Just Back from St. Lucia and Barbados

Fodor’s editor Doug Stallings took a whirlwind five-night trip to St. Lucia and Barbados in early March. Combining two very different—but nearby—islands was an exhausting but eye-opening experience. Would he do it again? You bet.

Why would you go to two different islands in such a short period?
Few Americans would think to combine two islands in the same trip, but Europeans do it all the time. So when the opportunity came up to hit not only St. Lucia but also Barbados, I couldn’t pass it up. I did a connecting flight through San Juan and was deposited at St. Lucia’s tiny Vigie Airport, which was only ten minutes from my resort.

Where did you stay in St.
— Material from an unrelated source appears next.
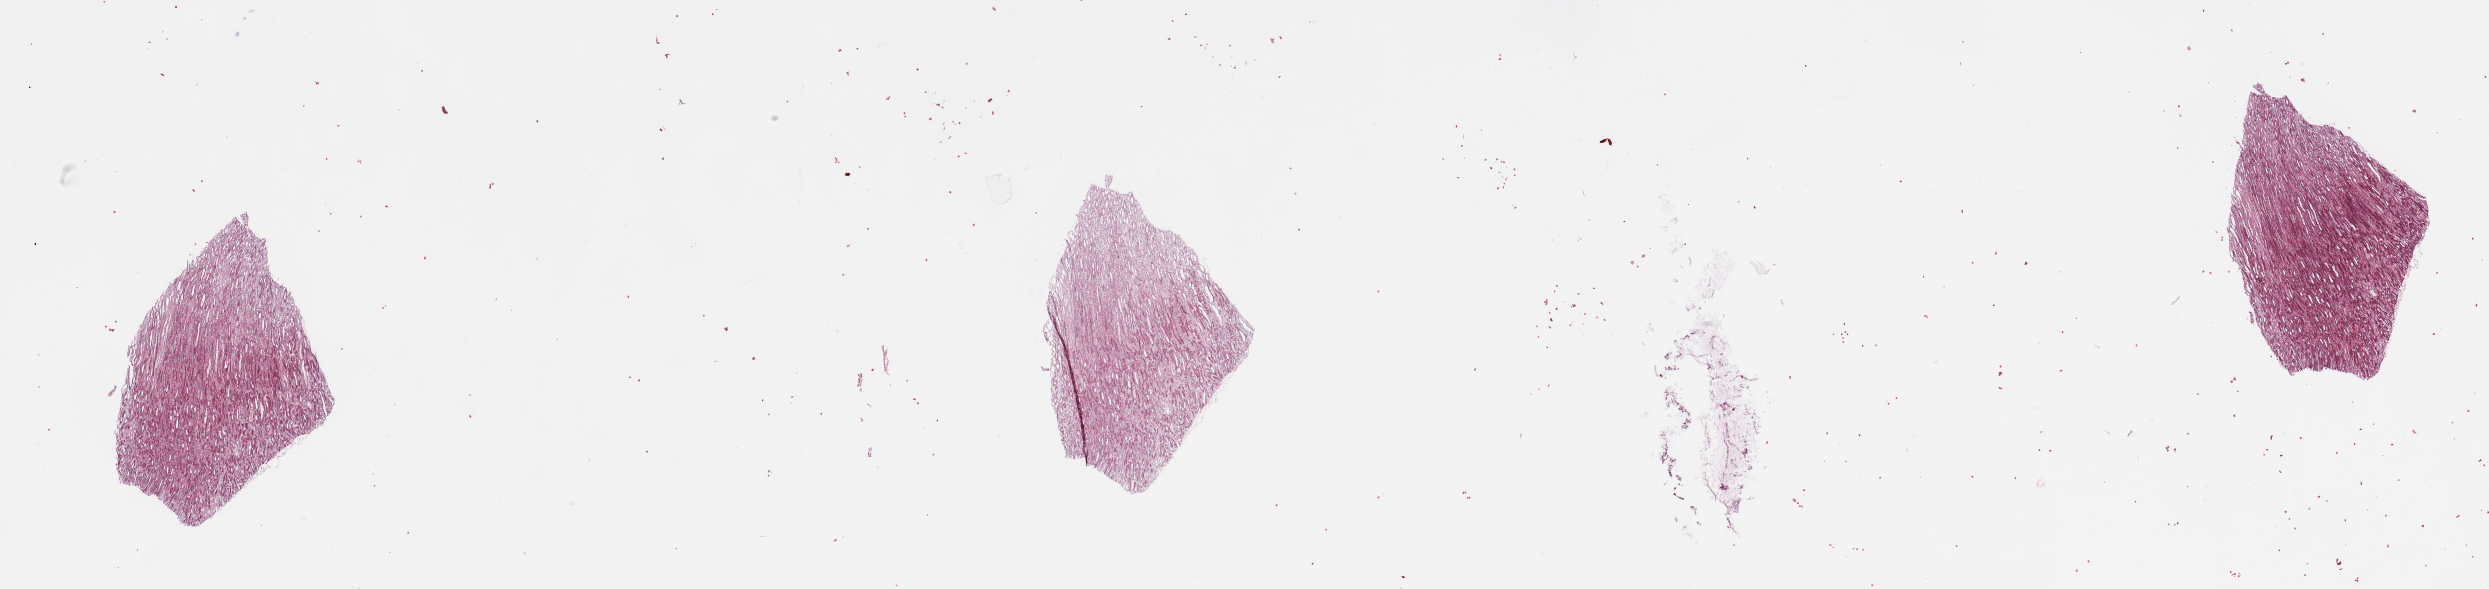
H&E whole-slide image — low-resolution overview of the scanned area, about 39.4 x 9.3 mm (from a 20x scan). Normal (non-tumour) tissue sample, sampled site: kidney. 51-year-old male patient.
This section: normal (non-tumour) tissue from the same patient. Patient diagnosis: Renal cell carcinoma, NOS.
Lucia?
The main reason I made this trip was to see the “new” Almond Morgan Bay resort in St. Lucia (it used to be the St. James’ Club and has had a major renovation, including the addition of several new bars, restaurants, and a new pool). For an all-inclusive, the food is excellent, the facilities are nice, and the excellent kid’s programs include all-day babysitting for infants, so parents can relax. The other thing I loved was the local minibus. It stops right outside the entrance to the resort. I rode into Rodney Bay for EC$1.50 (about 40 cents) to do a little shopping.

I added two nights at the Almond Beach Village in Barbados. The resort has a mile-long beachfront—need I say more? Almond offers packages that include stays at both resorts, so anyone can do a trip like this.
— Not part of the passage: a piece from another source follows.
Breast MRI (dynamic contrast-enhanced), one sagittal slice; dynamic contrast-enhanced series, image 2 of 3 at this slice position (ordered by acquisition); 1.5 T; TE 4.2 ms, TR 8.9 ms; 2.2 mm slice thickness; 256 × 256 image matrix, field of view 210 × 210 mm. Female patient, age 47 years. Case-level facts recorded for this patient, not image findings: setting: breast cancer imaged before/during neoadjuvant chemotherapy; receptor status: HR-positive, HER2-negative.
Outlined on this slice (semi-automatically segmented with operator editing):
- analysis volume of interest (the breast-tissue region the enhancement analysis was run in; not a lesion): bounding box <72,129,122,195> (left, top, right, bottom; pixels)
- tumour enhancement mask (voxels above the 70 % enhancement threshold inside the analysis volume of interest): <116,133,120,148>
What was your favorite part of the trip?
The Gros Islet Jump-Up in St. Lucia. It’s a street party held every Friday night. The crowd is a mix of locals and tourists, and there’s a DJ right in the middle of the street as well as excellent cheap barbecue and drinks. At the Jump-Up, I witnessed a sort of dance-off between two groups of local guys, and if the music hadn’t been reggaeton, I might have thought it was a scene straight out of West Side Story.

What surprised you?
How different St. Lucia is from Barbados. The islands are only 100 miles apart, but they couldn’t be more different. St. Lucia is a lush, wild island with dramatically beautiful scenery, but the roads are twisty and narrow, and nothing works exactly the way it’s supposed to. Barbados is the polar opposite. Everything is manicured and polished. The island has been in the tourism business for 250 years, and it shows. Everything is smoother there—even the roads. And where St. Lucia’s beaches are volcanic and a bit rocky, Barbados has fine, powdery sand on its west- and south-coast beaches.
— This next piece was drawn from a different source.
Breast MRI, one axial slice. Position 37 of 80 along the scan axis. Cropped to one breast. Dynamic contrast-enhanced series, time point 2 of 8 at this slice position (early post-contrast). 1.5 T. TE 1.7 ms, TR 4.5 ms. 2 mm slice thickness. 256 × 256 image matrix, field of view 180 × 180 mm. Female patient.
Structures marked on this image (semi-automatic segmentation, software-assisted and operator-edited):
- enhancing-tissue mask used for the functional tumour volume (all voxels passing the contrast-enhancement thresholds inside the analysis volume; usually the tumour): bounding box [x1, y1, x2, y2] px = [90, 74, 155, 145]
What advice do you have for someone doing a two-island itinerary?
First, stay more than five nights, if you are able. I did a lightening-fast tour of Barbados and loved what I saw, but I wanted to spend more time at the beach. Second, you must take time to get out of the resort. Though you might be tempted to limit your exertion to trips between the pool and beach, both St. Lucia and Barbados are safe, friendly places, so there’s no reason not to get out and explore on your own.